### Ejercicios para resolver
**1)** Responde estas preguntas con datos del fragmento:
(a) ¿En qué piso estaba el despacho de Guillermo Moreno?
(b) ¿En qué línea de subte y en qué estación ocurre el robo?
(c) ¿En qué estación está la policía de subterráneos a la que los ladrones pagan un peaje?
**2)** Retoma la crónica del robo en el subte y sigue escribiendo después de su última oración.

### Fragmento del texto
□ □ □ □ □
Escuelas privadas y medicina pre paga en la pequeñez de las instituciones del Estado (cristinismo y macrismo no se diferencian en eso de abandonar las necesidades básicas del pueblo), pueden ser casi una necesidad para millones de familias. Por algo a nadie le interesa mejorar la educación pública. Una sociedad analfabeta es mas domesticable por los burócratas y autoritarios de turno.
A esos dueños de la educación privada nacidos en la dictadura y cultivados después por todos los gobiernos democráticos, los citó un día Guillermo Moreno a su despacho del tercer piso de la Secretaria de Industria.
Como siempre, con el arma arriba de la mesa, Moreno los recibió de pié, les habló brevemente de que no podían aumentar las cuotas así porque sí, y lanzó una frase muy típica en él pero que a esos señores bien educaditos los sorprendió mal: “A ustedes cuatro me los cojo de parado. Terminó la reunión y recuerden que ustedes también tienen familia”.
Los tipitos salieron horrorizados, por primera vez en su historia alguien les faltaba el respeto. Ya no podrían hacer las cosas a su antojo sin tener esa espada colgando sobre sus cabezas.
Conocer ésta como tantas otras cientos de historias del gobierno, siempre constituye un arsenal informativo importante para todo periodista de investigación. Muchas veces no se dan a conocer porque hay otras prioridades tras las cuales se debe correr.
Y aquí vamos al tema central. Subte línea A, estación Lima, meses atrás. Subo con un amigo de pelo canoso, entrado en años. Me tapo con las manos los bolsillos profundos del vaquero cuando veo y siento empujones a mis espaldas. Pero llegué tarde. Unos pungas me empujaban y otro bastante morrudo me sacó unos billetitos en un pestañeo.
Estos ladronzuelos trabajan en banda, pagan un peaje a la policía de subterráneos que está en la estación Boedo y andan a diestra y siniestra por los vagones. Las autoridades del subte y del macrismo ni se inmutan.
No son violentos hasta que no precisan serlo. Pero como a mi no me vá eso de... “me robaron pero les agradezco que no me hayan lastimado” le salté a la yugular del que identifiqué por cercanía debía ser quien me hurgó los bolsillos.
□ □ □ □ □
[Elementos guardados]
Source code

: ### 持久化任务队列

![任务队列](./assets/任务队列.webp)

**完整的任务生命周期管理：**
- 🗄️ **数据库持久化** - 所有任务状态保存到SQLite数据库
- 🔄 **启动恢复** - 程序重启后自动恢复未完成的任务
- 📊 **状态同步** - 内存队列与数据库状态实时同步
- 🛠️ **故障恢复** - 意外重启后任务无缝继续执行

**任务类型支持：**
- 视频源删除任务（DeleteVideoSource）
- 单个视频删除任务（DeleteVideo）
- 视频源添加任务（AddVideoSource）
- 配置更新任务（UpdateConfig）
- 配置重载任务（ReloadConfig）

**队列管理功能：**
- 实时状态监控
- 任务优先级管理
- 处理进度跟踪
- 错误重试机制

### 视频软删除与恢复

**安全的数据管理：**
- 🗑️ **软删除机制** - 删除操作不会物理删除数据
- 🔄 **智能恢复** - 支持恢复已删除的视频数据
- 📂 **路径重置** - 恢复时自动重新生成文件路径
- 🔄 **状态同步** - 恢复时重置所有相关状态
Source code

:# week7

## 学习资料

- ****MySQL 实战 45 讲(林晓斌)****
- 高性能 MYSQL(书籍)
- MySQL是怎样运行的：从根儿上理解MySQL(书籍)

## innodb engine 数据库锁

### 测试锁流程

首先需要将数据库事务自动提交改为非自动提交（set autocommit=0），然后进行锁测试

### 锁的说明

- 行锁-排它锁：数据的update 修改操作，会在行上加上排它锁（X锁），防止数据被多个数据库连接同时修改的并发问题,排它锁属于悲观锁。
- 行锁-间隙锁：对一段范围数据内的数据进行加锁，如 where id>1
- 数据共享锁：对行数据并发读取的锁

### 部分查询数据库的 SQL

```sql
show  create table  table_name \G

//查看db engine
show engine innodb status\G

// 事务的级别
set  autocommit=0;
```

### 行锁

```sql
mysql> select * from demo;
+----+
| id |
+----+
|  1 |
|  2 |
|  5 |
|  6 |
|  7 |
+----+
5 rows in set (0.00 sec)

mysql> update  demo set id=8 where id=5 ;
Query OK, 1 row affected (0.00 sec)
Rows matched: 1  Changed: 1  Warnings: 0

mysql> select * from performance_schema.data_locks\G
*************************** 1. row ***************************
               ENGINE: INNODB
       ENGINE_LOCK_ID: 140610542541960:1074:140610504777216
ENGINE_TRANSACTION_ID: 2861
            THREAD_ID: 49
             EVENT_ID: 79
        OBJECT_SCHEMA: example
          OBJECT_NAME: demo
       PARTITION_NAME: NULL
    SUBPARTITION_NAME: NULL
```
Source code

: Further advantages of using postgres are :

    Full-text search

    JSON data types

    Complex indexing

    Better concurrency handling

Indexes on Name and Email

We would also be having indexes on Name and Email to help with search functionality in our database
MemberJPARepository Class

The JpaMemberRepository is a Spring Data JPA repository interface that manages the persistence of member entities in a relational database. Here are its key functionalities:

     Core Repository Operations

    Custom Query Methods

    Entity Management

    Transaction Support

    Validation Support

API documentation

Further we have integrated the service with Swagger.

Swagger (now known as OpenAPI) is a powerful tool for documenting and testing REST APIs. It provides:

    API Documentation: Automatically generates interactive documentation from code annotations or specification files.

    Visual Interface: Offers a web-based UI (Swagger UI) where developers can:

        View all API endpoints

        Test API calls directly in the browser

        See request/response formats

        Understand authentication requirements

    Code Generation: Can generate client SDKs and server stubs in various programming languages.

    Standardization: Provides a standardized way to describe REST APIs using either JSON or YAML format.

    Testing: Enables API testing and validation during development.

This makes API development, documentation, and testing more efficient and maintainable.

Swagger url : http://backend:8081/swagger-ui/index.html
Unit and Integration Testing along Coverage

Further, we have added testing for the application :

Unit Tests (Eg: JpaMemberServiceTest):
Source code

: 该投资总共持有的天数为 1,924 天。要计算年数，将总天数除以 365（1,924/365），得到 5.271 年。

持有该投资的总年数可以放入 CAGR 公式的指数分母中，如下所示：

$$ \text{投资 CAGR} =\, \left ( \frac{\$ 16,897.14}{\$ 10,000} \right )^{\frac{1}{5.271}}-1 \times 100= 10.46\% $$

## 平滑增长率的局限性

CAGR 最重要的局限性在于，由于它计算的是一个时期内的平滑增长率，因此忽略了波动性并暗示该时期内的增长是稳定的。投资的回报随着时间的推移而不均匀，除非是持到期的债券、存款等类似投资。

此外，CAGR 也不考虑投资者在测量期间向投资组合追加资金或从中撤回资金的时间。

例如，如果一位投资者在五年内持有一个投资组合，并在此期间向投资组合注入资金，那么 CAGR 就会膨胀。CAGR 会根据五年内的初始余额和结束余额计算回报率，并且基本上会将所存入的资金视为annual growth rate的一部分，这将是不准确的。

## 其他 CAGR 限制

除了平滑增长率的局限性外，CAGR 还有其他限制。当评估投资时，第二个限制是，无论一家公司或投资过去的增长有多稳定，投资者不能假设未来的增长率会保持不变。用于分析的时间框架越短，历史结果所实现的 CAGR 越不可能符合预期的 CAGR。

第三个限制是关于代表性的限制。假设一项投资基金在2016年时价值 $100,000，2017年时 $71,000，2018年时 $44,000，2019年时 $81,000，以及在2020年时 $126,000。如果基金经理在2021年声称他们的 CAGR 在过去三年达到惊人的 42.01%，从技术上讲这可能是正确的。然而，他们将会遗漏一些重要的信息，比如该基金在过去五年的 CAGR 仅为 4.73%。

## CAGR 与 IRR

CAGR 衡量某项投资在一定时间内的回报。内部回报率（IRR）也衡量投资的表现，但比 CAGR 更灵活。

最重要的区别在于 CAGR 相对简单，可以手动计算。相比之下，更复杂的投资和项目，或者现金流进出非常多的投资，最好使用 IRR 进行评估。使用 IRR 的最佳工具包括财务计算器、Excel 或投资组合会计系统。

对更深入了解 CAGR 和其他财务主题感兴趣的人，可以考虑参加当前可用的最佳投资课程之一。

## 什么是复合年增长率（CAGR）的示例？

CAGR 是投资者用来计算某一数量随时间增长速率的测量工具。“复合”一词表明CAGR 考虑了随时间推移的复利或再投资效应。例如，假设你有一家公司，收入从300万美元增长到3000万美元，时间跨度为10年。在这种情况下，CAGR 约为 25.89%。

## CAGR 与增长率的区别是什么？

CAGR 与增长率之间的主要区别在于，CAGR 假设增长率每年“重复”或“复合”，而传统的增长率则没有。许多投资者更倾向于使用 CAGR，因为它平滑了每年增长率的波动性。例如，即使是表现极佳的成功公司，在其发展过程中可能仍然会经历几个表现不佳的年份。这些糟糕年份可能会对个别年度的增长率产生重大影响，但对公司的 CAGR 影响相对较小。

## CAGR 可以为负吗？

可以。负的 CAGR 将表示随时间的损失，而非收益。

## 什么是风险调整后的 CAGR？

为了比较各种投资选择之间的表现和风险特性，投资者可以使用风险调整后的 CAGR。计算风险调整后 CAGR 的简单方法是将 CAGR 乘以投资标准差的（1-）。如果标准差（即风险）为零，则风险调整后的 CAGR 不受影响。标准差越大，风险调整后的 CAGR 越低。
□ □ □ □ □
### Respuestas del ejercicio
**1)**
(a) En el tercer piso de la Secretaría de Industria.
(b) En la línea A, estación Lima.
(c) En la estación Boedo.

**2)**
“Devolveme la guita porque te coso ya mismo”, le dije en la jerga tumbera (coser significa apuñalarlo, algo que no va en mi espíritu antibélico, pero sí en una situación intimidatoria no buscada). Cuando mi amigo Diego se dio cuenta, le puso un par de dedos en la espalda advirtiéndole: “Tirá lo que le sacaste porque te quemo”.
Dos tipos grandecitos, uno canoso y otro perdiendo el pelo, ganándole la pulseada a una bandita de ladrones no es poca cosa. Y a puro ingenio.
El fierita tiró el dinero al suelo y dijo: “Mirá chabón, se te cayó a vos, no te robé nada”.
La cuestión era agacharse a recogerlo sabiendo que a mis espaldas no menos de tres chorros estaban pronto a defender el jefe.
Y ahí me vino un flash repentino, esos reflejos mentales que uno nunca sabe de dónde salen. Y le dije al fierita corpulento: “Que tus amigos no se hagan los valientes... porqué a esos cuatro que tengo a mis espaldas me los cojo de parados”.
Silencio repentino, la frase angelical de Guillermo Moreno rindió sus frutos. Todos se quedaron en silencio, molestos e inquietos por la frase desafiante.
Recogí mi dinero y cuando el vagón estacionó en Congreso bajaron seis tipos en forma ordenada, cuatro a mis espaldas, el fierita corpulento con mirada pidiendo revancha y otro flaquito que con disimulo filmaba toda la secuencia con un celu rojo.
Días después volví a la escena del crimen, y al único que reconocí es al que filmaba la escena. Hubo insultos (de ellos hacia mí, me vieron subir solo y se envalentonaron), una escena violenta y un desenlace algo sangriento fruto de la impunidad con que actúan estas banditas en los subtes.
La frase de Guillermo Moreno me dio resultado. Los chicos malos quisieron vengarse días después pero volvieron a fallar. No entraré en detalles de lo ocurrido.
A mi me siguen llamando “Ruso”. A uno de los fieritas, quizás hoy le digan “el tuerto”.